▸ Task prompt: Reproduce all the data exactly, without pictures.

▸ The input:

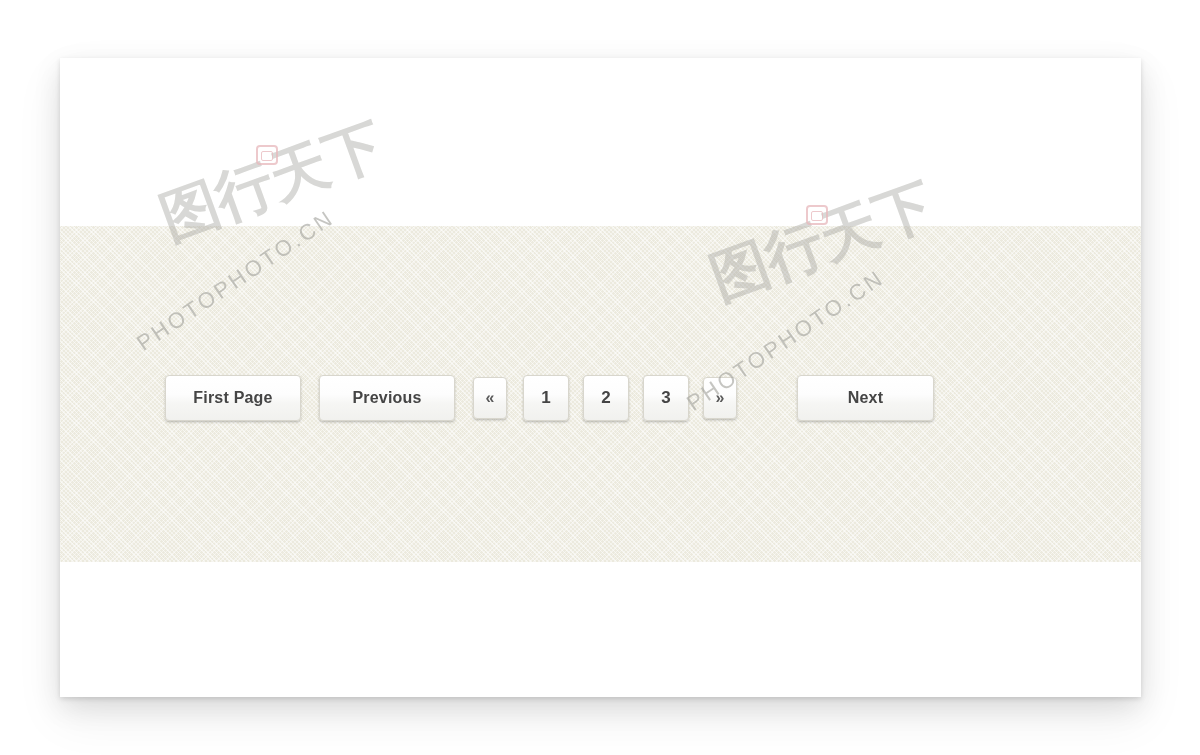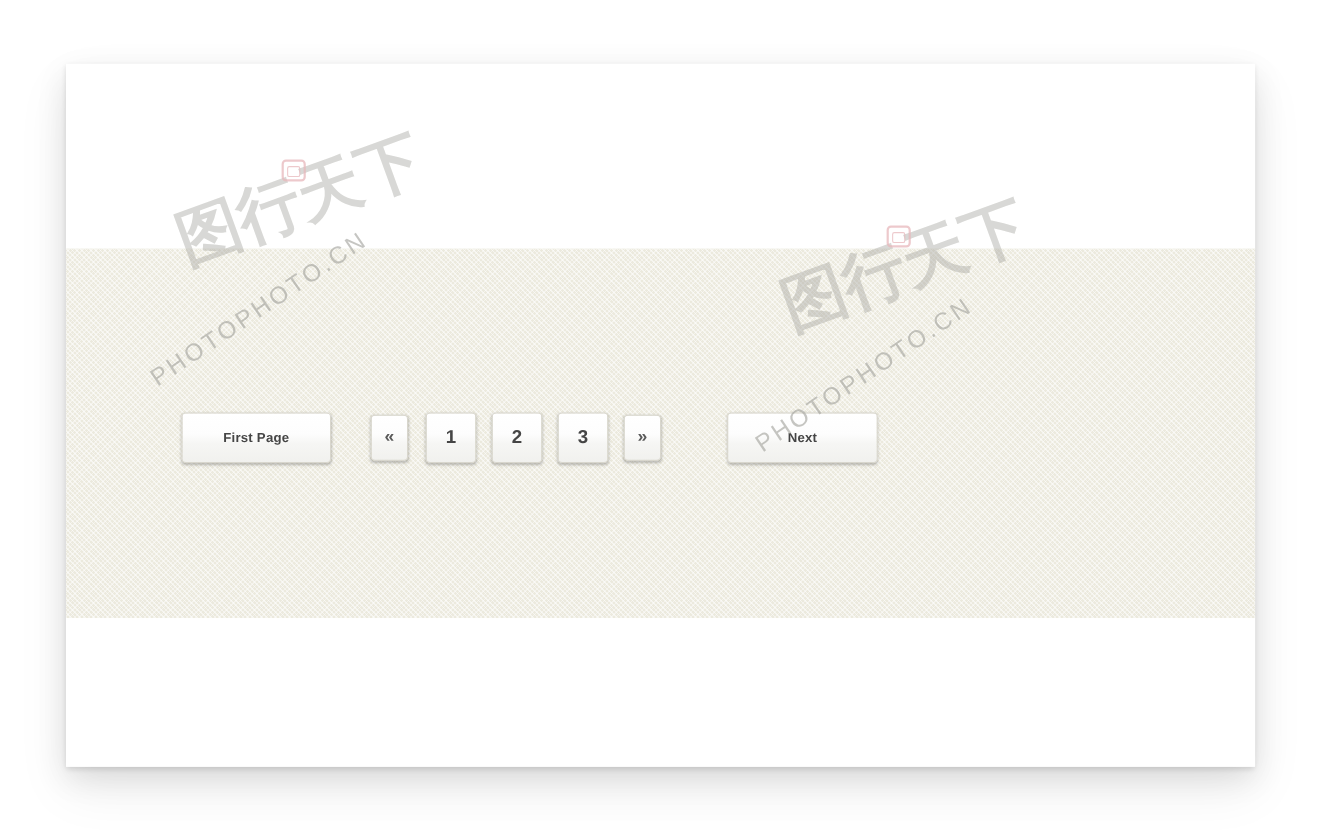--- a/index.html
+++ b/index.html
@@ -110,7 +110,7 @@
       inset 0 1px 0 rgba(255,255,255,0.9);
     color: #454545;
     font-family: "Liberation Sans", sans-serif;
-    font-size: 12px;
+    font-size: 16px;
     font-weight: bold;
     letter-spacing: 0.2px;
     cursor: pointer;

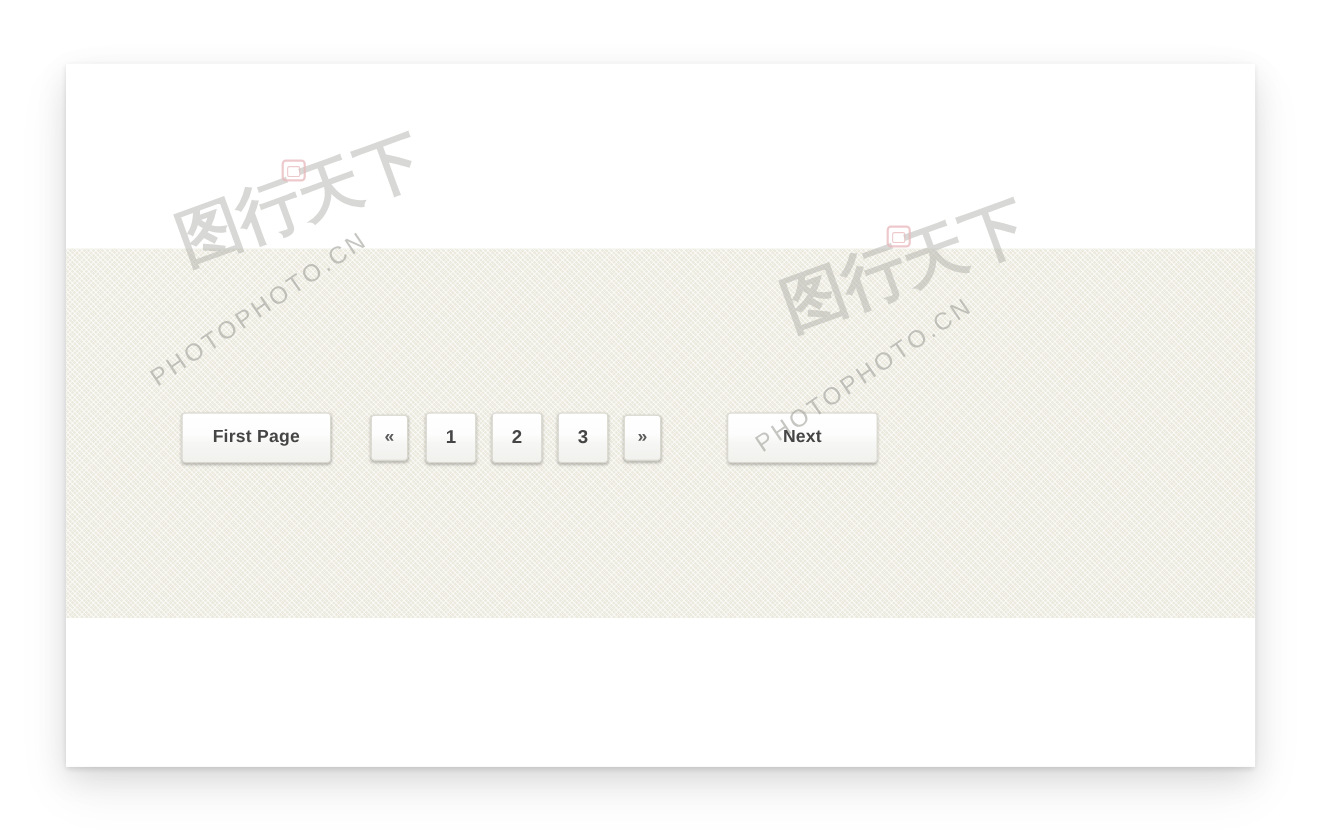--- a/index.html
+++ b/index.html
@@ -217,6 +217,7 @@
 
         <span class="gap-18"></span>
 
+        <button class="pg-btn wide">Previous</button>
 
         <span class="gap-18"></span>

▸ Written answer:
--- a/index.html
+++ b/index.html
@@ -110,7 +110,7 @@
       inset 0 1px 0 rgba(255,255,255,0.9);
     color: #454545;
     font-family: "Liberation Sans", sans-serif;
-    font-size: 12px;
+    font-size: 16px;
     font-weight: bold;
     letter-spacing: 0.2px;
     cursor: pointer;

--- a/index.html
+++ b/index.html
@@ -217,6 +217,7 @@
 
         <span class="gap-18"></span>
 
+        <button class="pg-btn wide">Previous</button>
 
         <span class="gap-18"></span>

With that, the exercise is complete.